*Description of the task:* Please show every line below that contains the word "typed" and copy each one in full. Case counts.
━━━ Given data ━━━
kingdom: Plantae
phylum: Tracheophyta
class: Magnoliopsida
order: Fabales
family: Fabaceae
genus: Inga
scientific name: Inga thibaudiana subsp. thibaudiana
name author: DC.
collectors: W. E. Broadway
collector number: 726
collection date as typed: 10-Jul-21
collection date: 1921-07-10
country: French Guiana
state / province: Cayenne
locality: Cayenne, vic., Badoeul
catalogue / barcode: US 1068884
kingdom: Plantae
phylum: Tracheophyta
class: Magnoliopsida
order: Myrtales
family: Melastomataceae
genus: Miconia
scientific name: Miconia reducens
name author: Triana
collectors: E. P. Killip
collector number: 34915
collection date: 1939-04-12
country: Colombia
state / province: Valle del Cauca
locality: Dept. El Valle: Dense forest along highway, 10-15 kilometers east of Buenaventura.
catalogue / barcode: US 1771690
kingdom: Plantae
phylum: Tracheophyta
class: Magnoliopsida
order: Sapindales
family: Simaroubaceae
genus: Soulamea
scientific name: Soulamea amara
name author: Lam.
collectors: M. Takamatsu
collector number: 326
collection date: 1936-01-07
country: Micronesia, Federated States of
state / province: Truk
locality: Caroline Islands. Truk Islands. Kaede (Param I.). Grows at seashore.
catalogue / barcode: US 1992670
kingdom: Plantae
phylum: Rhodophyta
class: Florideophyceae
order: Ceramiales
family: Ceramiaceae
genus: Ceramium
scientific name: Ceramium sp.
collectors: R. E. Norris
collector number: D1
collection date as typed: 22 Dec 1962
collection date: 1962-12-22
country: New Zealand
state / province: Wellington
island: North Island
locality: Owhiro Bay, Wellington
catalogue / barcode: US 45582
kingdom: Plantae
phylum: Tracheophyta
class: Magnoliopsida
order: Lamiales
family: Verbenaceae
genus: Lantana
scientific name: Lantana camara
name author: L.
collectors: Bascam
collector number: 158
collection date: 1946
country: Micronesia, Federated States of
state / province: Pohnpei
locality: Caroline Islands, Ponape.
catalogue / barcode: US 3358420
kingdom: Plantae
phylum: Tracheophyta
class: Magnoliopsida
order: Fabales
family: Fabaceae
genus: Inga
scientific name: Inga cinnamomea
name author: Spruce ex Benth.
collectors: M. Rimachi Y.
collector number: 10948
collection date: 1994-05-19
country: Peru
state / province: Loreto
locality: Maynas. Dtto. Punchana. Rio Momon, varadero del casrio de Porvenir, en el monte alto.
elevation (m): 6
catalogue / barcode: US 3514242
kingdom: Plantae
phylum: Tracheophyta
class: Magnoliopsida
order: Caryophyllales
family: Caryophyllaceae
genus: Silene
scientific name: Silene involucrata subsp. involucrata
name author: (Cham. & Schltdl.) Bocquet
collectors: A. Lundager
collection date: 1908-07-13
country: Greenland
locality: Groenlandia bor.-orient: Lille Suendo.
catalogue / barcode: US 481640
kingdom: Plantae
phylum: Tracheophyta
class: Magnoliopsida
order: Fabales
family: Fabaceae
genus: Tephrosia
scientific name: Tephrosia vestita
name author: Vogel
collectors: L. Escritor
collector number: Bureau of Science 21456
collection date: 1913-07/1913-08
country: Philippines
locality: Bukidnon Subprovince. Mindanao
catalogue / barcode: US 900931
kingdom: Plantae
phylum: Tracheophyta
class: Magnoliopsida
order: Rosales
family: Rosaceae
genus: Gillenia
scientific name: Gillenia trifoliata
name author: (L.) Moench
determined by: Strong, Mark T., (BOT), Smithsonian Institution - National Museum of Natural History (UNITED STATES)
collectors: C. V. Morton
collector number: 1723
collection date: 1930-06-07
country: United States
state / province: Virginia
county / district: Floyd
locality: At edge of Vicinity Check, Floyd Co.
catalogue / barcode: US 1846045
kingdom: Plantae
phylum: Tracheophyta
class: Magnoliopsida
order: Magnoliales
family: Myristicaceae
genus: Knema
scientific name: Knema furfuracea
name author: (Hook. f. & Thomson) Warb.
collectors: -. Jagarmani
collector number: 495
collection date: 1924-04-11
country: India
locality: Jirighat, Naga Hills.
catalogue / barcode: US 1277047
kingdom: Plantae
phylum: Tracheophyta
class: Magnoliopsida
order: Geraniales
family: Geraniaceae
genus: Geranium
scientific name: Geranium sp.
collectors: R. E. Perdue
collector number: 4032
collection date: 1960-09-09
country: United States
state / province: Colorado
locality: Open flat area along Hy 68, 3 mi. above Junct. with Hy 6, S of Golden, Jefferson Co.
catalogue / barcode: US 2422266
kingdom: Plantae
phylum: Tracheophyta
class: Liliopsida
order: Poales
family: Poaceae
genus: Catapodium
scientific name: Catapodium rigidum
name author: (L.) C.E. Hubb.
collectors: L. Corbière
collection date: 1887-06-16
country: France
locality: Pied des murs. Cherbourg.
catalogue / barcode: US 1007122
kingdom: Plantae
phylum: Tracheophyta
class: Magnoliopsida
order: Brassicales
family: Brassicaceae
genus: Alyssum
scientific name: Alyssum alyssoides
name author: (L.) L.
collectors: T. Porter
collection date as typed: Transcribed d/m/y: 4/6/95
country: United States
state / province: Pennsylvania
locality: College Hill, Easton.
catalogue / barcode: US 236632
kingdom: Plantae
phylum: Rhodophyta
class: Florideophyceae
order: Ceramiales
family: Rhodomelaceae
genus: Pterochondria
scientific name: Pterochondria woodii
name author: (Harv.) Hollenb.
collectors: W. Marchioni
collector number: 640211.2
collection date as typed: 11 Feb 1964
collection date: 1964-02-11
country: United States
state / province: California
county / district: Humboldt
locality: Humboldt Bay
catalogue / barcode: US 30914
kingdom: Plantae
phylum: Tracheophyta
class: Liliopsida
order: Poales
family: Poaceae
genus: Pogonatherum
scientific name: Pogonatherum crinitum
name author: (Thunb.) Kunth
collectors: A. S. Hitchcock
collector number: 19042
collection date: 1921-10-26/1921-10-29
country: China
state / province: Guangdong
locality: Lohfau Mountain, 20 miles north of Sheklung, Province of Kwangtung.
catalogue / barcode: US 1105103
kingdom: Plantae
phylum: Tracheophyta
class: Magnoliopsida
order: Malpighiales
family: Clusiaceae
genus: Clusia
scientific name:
━━━
*Result for this task:*
collection date as typed: 10-Jul-21
collection date as typed: 22 Dec 1962
collection date as typed: Transcribed d/m/y: 4/6/95
collection date as typed: 11 Feb 1964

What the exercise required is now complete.